Along the way she encountered elephants, crocodiles, gorillas, hippos, and monstrous leeches. After traversing the Fang territory, whose customs she studied, she scaled the 4,000 meter Mount Cameroon.

She returned to England with hundreds of pages of ethnographic notes, 65 unknown species of fish and 18 of reptiles.

ASSAULT ON THE COLONIAL ORDER

Kingsley's return marked the beginning of the controversy. From the position she provided her notoriety as an explorer she attacked the Eurocentric view of Africa. She denied the superiority of the white man and she defended the cultural difference against the generally accepted racial difference.

She criticized the acculturation carried out by both the missionaries and the colonial authorities, as well as the lack of information in the press regarding African affairs.

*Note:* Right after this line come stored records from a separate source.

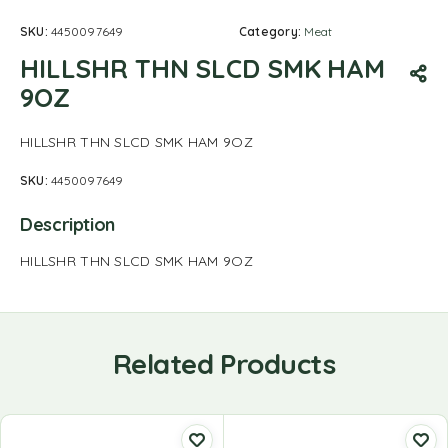
SKU:
4450097649
Category:
Meat
HILLSHR THN SLCD SMK HAM
9OZ
HILLSHR THN SLCD SMK HAM 9OZ
SKU:
4450097649
Description
HILLSHR THN SLCD SMK HAM 9OZ
Related Products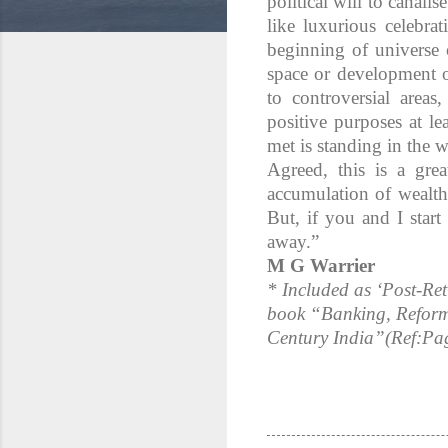
political will to canal
like luxurious celebra
beginning of universe o
space or development o
to controversial area
positive purposes at le
met is standing in the 
Agreed, this is a gre
accumulation of wealth
But, if you and I start
away.”
M G Warrier
* Included as ‘Post-Ret
book “Banking, Reform
Century India”(Ref:Pa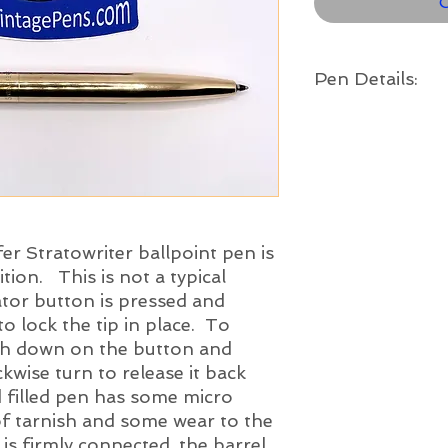
O
Pen Details:
Year:
c. 1946
Color:
Gold filled trim
Length Capped:
5 5/16
" long
fer Stratowriter ballpoint pen is
tion. This is not a typical
uator button is pressed and
to lock the tip in place. To
push down on the button and
kwise turn to release it back
d filled pen has some micro
of tarnish and some wear to the
 is firmly connected, the barrel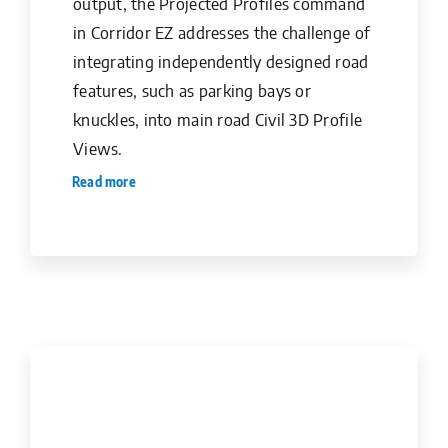
output, the Projected Profiles command
in Corridor EZ addresses the challenge of
integrating independently designed road
features, such as parking bays or
knuckles, into main road Civil 3D Profile
Views.
Read more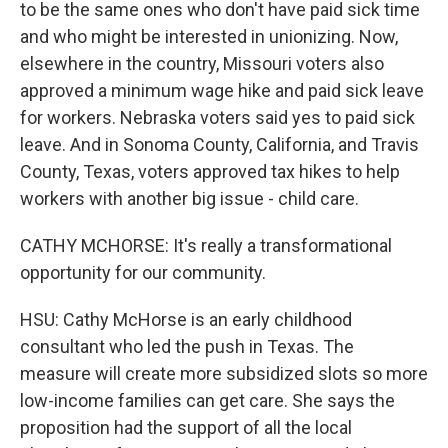
to be the same ones who don't have paid sick time
and who might be interested in unionizing. Now,
elsewhere in the country, Missouri voters also
approved a minimum wage hike and paid sick leave
for workers. Nebraska voters said yes to paid sick
leave. And in Sonoma County, California, and Travis
County, Texas, voters approved tax hikes to help
workers with another big issue - child care.
CATHY MCHORSE: It's really a transformational
opportunity for our community.
HSU: Cathy McHorse is an early childhood
consultant who led the push in Texas. The
measure will create more subsidized slots so more
low-income families can get care. She says the
proposition had the support of all the local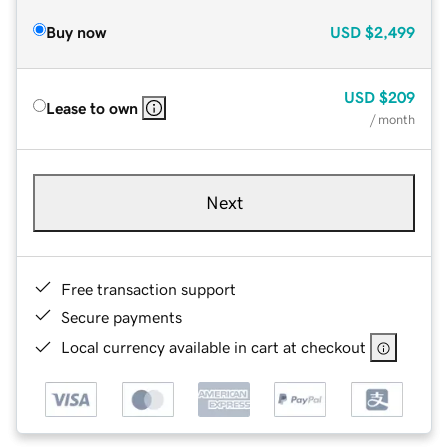
Buy now
USD
$2,499
USD
$209
Lease to own
/ month
Next
Free transaction support
Secure payments
Local currency available in cart at checkout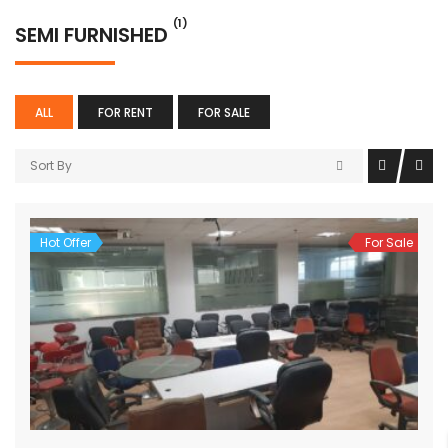
(1)
SEMI FURNISHED
ALL
FOR RENT
FOR SALE
Sort By
Hot Offer
For Sale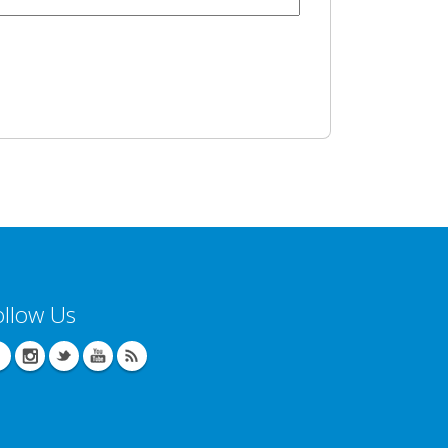
ollow Us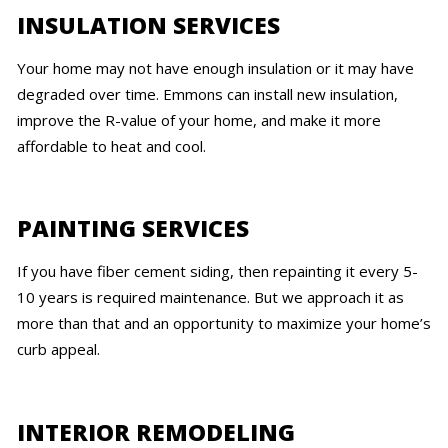
INSULATION SERVICES
Your home may not have enough insulation or it may have
degraded over time. Emmons can install new insulation,
improve the R-value of your home, and make it more
affordable to heat and cool.
PAINTING SERVICES
If you have fiber cement siding, then repainting it every 5-
10 years is required maintenance. But we approach it as
more than that and an opportunity to maximize your home’s
curb appeal.
INTERIOR REMODELING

Her spearhead was polygamy, which she claimed as a legitimate trait of the local tribes. She did not get involved in the feminist movement. Her battle had only one goal: the protection of West African cultures.

Nonetheless she was aware of her vulnerability as a woman and a scientist. She was attacked for assuming a masculine attitude in her investigations of the Fang. She denied the accusation that she had worn pants on her expeditions, and when her editor commented that her style in West African Travels was not feminine, she was offended.

When the Boer War broke out she volunteered as a nurse. She died of typhoid fever in present-day South Africa at the age of thirty-eight. The serenity and empathy that her writings convey are still a source of travel inspiration.